Ao ContilNet, a representante do Ministério Público do Acre (MPAC), Rubby Rodrigues, destacou que o ambulatório é um marco para a população LGBTQIAPN+ do estado.

Rubby Rodrigues, mulher trans e ativista, representou o MPAC no evento/Foto: Juan Diaz/ContilNet

“As pessoas confundem muito quando nós falamos que nós existimos, com direitos. Na verdade nós estamos pedindo que o direito constitucional seja garantido. Esse espaço hoje sendo estabelecido, ele traz à tona as nossas vidas, que elas existem, importam, e precisam ser representadas”.

Amparo e acolhimento

O Brasil já vem liderando há anos um índice preocupante: é o país que mais mata pessoas transexuais e travestis no mundo.
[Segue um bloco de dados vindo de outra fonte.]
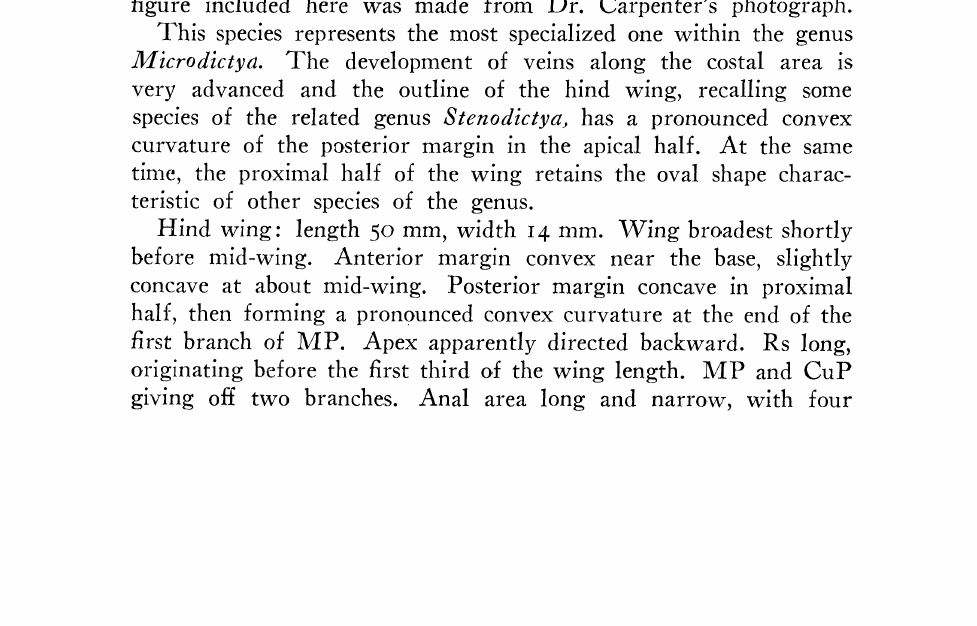
Figure 74. Microdictya aillanti Brongniart; specimen 22-12; fore wing. Holotype. Figure 75. Microdictya vaillanti Brongniart; specimen 22-5; fore wing. (Type of Stenodictya gaudryi Brongniart). Microdictya villeneuvei Meunier Figure 77 .Microdictya illeneuvei Meunier, 1908: 245, fig. 1; Meunier, 1908:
Rubby lembra que além de serem assassinadas, esse público também enfrenta outros problemas relacionados à Saúde, principalmente a psicológica.

“Nós temos estatísticas de várias pessoas trans que se mutilam, se suicidam, por conta da disforia de gênero, da falta de um acompanhamento psicológico, hormonal”, destacou ao ContilNet.

Antonella Rodrigues, representante da ATTRAC/Foto: Juan Diaz/ContilNet

É justamente a precariedade no atendimento hormonal que Antonella Albuquerque, representante da ATTRAC, Associação das Travestis e Transexuais do Acre, disse ser a principal questão para a população.

“Muitas de nós procuram um atendimento público de Saúde e não somos respeitadas. Principalmente pela falta de profissionais para nos atender. Às vezes não têm endocrinologista para fazer uma terapia hormonal. Muitas de nós tomávamos o hormônio por conta. Uma ensinava a outra, passava o comprimido para a outra. Eu tenho 44 anos, quantos hormônios eu ingeri no meu corpo… Com o ambulatório, nós teremos um acompanhamento médico, com assistência social, psicólogo. Teremos um acolhimento. Isso é cidadania. E nós somos cidadãs”, completou.

Como é o processo e o atendimento?

O processo transexualizador geralmente começa com a busca por um suporte psicológico. O paciente tem acompanhamento com profissionais de saúde mental para ajudar na exploração da identidade de gênero e no planejamento da transição.

Após isso, a pessoa pode optar por iniciar tratamentos hormonais, etapa crucial que permite o desenvolvimento de características físicas que correspondem à identidade de gênero. Esse tratamento é frequentemente acompanhado por médicos especializados, que monitoram os efeitos e ajustam as dosagens conforme necessário.

Ambulatório de especialidades na Policlínica do Tucumã/Foto: Luan Martins

Outra etapa importante é a possibilidade de realizar cirurgias de afirmação de gênero, que podem incluir procedimentos como a mastectomia, a vaginoplastia ou a faloplastia. A realização dessas cirurgias, já permitidas em alguns estados, depende de uma série de requisitos, incluindo a recomendação de profissionais de saúde e, em muitos casos, a realização de um período de vivência no gênero desejado.

A Sesacre informou que a Policlínica do Tucumã é a unidade referência para esses atendimentos, principalmente em razão do ambulatório especializado. Contudo, os primeiros atendimentos continuam na Urap Ary Rodrigues.

Atendimento em casa

Caê precisou deixar o Acre para buscar esse tipo de atendimento especializado. Homem trans, ele morou um tempo em São Paulo para ter acesso à terapia hormonal. Agora, com o ambulatório em Rio Branco, ele pode ter acesso ao atendimento na sua cidade natal, sem precisar se deslocar.

Caê foi embora para São Paulo em busca de atendimento especializado/Foto: Juan Diaz/ContilNet

“É uma abertura para que as pessoas se sintam existentes. Ter um espaço para ser acolhido. Isso facilita para que a gente entenda que o nosso processo não é errado. A gente existe. E ter pessoas capacitadas que entendam isso é um passo importante”, disse ao ContilNet.

“Agora sei que posso colocar meu nome social no SUS e ser atendido por ele. As pessoas não têm essa capacidade em lugar nenhum”, finalizou.

A jornada de uma pessoa trans é complexa e multifacetada. É uma luta constante por aceitação, dignidade e respeito, mas também é um testemunho de resiliência e coragem. O primeiro centro especializado em saúde de pessoas trans é mais do que um novo serviço, é um passo firme rumo à igualdade.